• [Saved data entries]
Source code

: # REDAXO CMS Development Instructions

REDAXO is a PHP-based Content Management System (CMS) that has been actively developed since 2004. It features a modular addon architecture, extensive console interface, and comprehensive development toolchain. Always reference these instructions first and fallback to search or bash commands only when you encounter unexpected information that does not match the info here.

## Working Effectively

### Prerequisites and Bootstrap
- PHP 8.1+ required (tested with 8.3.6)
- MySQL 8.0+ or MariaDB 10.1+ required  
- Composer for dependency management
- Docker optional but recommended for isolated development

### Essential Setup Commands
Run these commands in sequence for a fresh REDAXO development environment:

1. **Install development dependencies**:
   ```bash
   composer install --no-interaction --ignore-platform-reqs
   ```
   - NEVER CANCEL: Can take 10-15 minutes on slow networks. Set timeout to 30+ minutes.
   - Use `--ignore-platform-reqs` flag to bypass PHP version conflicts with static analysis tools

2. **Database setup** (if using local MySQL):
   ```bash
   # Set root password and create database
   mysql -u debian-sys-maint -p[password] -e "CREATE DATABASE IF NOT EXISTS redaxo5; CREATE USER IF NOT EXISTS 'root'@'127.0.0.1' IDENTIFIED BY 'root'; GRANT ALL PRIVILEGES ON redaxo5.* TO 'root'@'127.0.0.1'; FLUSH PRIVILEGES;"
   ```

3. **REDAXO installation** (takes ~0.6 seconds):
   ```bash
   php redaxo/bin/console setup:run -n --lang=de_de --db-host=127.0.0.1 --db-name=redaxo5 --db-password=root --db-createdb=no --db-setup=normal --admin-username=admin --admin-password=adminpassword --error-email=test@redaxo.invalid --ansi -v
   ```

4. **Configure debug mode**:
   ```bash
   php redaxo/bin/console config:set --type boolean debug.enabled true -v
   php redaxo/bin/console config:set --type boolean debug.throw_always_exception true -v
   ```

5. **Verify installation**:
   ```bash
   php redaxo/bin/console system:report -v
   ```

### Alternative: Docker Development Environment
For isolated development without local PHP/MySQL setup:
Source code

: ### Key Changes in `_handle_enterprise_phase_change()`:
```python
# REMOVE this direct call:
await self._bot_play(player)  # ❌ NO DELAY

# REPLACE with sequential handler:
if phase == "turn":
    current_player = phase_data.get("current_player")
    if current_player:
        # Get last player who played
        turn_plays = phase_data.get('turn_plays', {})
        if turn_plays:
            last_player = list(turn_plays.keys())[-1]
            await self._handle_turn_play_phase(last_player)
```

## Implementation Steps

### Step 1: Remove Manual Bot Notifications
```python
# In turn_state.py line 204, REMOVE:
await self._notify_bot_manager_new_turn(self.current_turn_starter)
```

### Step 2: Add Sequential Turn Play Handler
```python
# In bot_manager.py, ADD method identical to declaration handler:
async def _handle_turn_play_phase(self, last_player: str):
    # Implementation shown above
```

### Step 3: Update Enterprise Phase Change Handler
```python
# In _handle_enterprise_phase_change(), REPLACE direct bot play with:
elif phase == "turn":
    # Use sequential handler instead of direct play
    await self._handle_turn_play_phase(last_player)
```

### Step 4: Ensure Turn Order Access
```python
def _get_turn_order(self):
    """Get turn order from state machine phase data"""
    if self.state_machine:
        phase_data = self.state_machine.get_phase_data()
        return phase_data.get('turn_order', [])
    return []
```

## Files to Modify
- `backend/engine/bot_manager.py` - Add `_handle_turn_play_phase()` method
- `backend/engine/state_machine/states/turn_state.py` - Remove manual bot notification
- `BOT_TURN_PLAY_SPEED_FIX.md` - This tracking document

• [GOAL OF THE EXERCISE] Your reply should contain every record, unchanged and complete.

• [EXERCISE OUTPUT]
Source code

: # REDAXO CMS Development Instructions

REDAXO is a PHP-based Content Management System (CMS) that has been actively developed since 2004. It features a modular addon architecture, extensive console interface, and comprehensive development toolchain. Always reference these instructions first and fallback to search or bash commands only when you encounter unexpected information that does not match the info here.

## Working Effectively

### Prerequisites and Bootstrap
- PHP 8.1+ required (tested with 8.3.6)
- MySQL 8.0+ or MariaDB 10.1+ required  
- Composer for dependency management
- Docker optional but recommended for isolated development

### Essential Setup Commands
Run these commands in sequence for a fresh REDAXO development environment:

1. **Install development dependencies**:
   ```bash
   composer install --no-interaction --ignore-platform-reqs
   ```
   - NEVER CANCEL: Can take 10-15 minutes on slow networks. Set timeout to 30+ minutes.
   - Use `--ignore-platform-reqs` flag to bypass PHP version conflicts with static analysis tools

2. **Database setup** (if using local MySQL):
   ```bash
   # Set root password and create database
   mysql -u debian-sys-maint -p[password] -e "CREATE DATABASE IF NOT EXISTS redaxo5; CREATE USER IF NOT EXISTS 'root'@'127.0.0.1' IDENTIFIED BY 'root'; GRANT ALL PRIVILEGES ON redaxo5.* TO 'root'@'127.0.0.1'; FLUSH PRIVILEGES;"
   ```

3. **REDAXO installation** (takes ~0.6 seconds):
   ```bash
   php redaxo/bin/console setup:run -n --lang=de_de --db-host=127.0.0.1 --db-name=redaxo5 --db-password=root --db-createdb=no --db-setup=normal --admin-username=admin --admin-password=adminpassword --error-email=test@redaxo.invalid --ansi -v
   ```

4. **Configure debug mode**:
   ```bash
   php redaxo/bin/console config:set --type boolean debug.enabled true -v
   php redaxo/bin/console config:set --type boolean debug.throw_always_exception true -v
   ```

5. **Verify installation**:
   ```bash
   php redaxo/bin/console system:report -v
   ```

### Alternative: Docker Development Environment
For isolated development without local PHP/MySQL setup:
Source code

: ### Key Changes in `_handle_enterprise_phase_change()`:
```python
# REMOVE this direct call:
await self._bot_play(player)  # ❌ NO DELAY

# REPLACE with sequential handler:
if phase == "turn":
    current_player = phase_data.get("current_player")
    if current_player:
        # Get last player who played
        turn_plays = phase_data.get('turn_plays', {})
        if turn_plays:
            last_player = list(turn_plays.keys())[-1]
            await self._handle_turn_play_phase(last_player)
```

## Implementation Steps

### Step 1: Remove Manual Bot Notifications
```python
# In turn_state.py line 204, REMOVE:
await self._notify_bot_manager_new_turn(self.current_turn_starter)
```

### Step 2: Add Sequential Turn Play Handler
```python
# In bot_manager.py, ADD method identical to declaration handler:
async def _handle_turn_play_phase(self, last_player: str):
    # Implementation shown above
```

### Step 3: Update Enterprise Phase Change Handler
```python
# In _handle_enterprise_phase_change(), REPLACE direct bot play with:
elif phase == "turn":
    # Use sequential handler instead of direct play
    await self._handle_turn_play_phase(last_player)
```

### Step 4: Ensure Turn Order Access
```python
def _get_turn_order(self):
    """Get turn order from state machine phase data"""
    if self.state_machine:
        phase_data = self.state_machine.get_phase_data()
        return phase_data.get('turn_order', [])
    return []
```

## Files to Modify
- `backend/engine/bot_manager.py` - Add `_handle_turn_play_phase()` method
- `backend/engine/state_machine/states/turn_state.py` - Remove manual bot notification
- `BOT_TURN_PLAY_SPEED_FIX.md` - This tracking document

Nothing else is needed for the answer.